He smiled at the sigh of conscious heroism which drifted back from the departing Wisk; but the smile faded quickly, and his face was anxious enough as his fingers closed round one object and another on the shelf; a bottle, a jar, a row of paper bags neatly tied with twine. To the casual eye these bags were all alike; one must read the label, see the skull and crossbones, to distinguish them; the blind man needed no labels.
"Lime, Paris green, Bordeaux mixture, arsenate of lead—one, two, three, four—there should be five. Lime, Paris green, Bordeaux mixture—where is the hellebore?"

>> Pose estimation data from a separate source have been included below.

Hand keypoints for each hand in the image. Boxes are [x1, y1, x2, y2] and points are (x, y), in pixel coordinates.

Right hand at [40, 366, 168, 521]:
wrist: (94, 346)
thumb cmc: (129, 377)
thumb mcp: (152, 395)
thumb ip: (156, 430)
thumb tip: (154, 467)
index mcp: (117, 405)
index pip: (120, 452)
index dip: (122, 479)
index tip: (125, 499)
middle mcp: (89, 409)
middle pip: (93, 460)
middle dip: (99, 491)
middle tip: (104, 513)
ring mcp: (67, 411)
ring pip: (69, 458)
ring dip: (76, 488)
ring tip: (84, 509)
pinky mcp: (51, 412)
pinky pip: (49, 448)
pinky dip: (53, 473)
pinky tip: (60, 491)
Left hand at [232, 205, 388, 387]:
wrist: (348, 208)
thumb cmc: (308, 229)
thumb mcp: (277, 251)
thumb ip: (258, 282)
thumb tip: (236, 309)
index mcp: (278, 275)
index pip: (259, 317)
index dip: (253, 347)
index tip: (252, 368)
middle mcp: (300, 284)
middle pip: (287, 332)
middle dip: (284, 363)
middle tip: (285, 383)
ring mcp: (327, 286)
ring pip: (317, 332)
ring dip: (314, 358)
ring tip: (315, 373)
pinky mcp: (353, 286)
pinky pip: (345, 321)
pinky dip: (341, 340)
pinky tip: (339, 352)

He paused, his hand resting in an empty space between two bags. The hellebore should be there; it was always there. He had used it himself yesterday. He had counted these objects every night for the past ten years, and never before had one been missing. No one but he could reach the shelf; even Jacob Bailey had to stand on the bucket to get at it, and the rule was strict that none but one of these two was ever to touch any object on it. Brand stood pondering, with bent head, his hand still on the shelf. Who had been in the barn this afternoon? He himself, Jacob, Pippin, and the child. No one else—except the little girl; Brand always called Flora May the little girl. She had been there, not half an hour ago; he had heard her step, had spoken to her, but she did not answer. In one of her odd spells, probably, poor child! But she could not reach the shelf, even if—
The supper table was less gay than usual that evening; silence prevailed instead of the usual cheerful chatter. A stranger, glancing round the table, would have seen for the most part faces absent or absorbed. Jacob was thinking about Pippin, regretting that the chaplain had failed to have that talk with him, wondering how he should himself make the matter clear to the boy. His wife was disturbed about Flora May who was evidently on the verge of one of her odd spells, for she had acted strangely all day, and she looked wrong to-night. When she crumbled her bread and didn't seem to know the way to her mouth, look out for trouble!
In the minds of Miss Pudgkins and Mr. Wisk the same thought reigned supreme. The pie looked to be smaller than common; would she cut it in six and fetch in another, or would she make it go round? Miss Whetstone was inwardly lamenting that she had not told Mr. Hadley of Jonas Cattermole's having been two years in the legislature. He'd see plain enough then that folks was folks, even if they found it convenient to board a spell with relations that happened to hold a town office. Miss Whetstone raised her nose loftily, and told Mr. Wisk with a grand air that she would trouble him for just a mite of them pickles if he could spare any.
And Mary?
Mary had changed her seat, with a murmured excuse about a draft on her back. She had usually sat between Jacob Bailey and Flora May, sat there with an inward protest. She shrank from contact with the imbecile girl: the instinctive shrinking of the healthy from the sick, the unconscious cruelty of the normal toward the abnormal. Hitherto she had given no sign of this, ashamed of an instinct that was yet too strong for her; conscious, too, under the skin of her mind, of the warmth of compassion, the tenderness of courtesy, with which Pippin always treated the poor girl. If she had been the First Lady of the Land, he could have shown her no more attention, Mary thought.
But to-night there was something more; Mary was afraid. The look she had met, out there by the barn, the dreadful look which seemed to strike like a sword at her springing hope and lay it cold and dead—she shuddered now at thought of it; she would not meet it again. If she had turned her eyes toward Flora May, she would have seen the beautiful face sombre but quiet, the eyes cast down, the girl's whole air listless and brooding; only—if she had looked longer—she might have seen now and then the heavy white lids tremble, lift a little way, and a glance dart from under the long lashes toward Pippin where he sat opposite her.
Mary dared not look at Pippin either, for she felt his eyes upon her. Not yet, not before all these people, could she give him back look for look, tell him silently all that was crying out within her; but soon, soon, Pippin! Meantime she had drawn the child Peppino into the seat next her, and was lavishing on him all the innocent wiles of the child-hungry woman; and the child nestled close to her, and looked up at her with adoring eyes. Pippin would see, would understand. All would be well.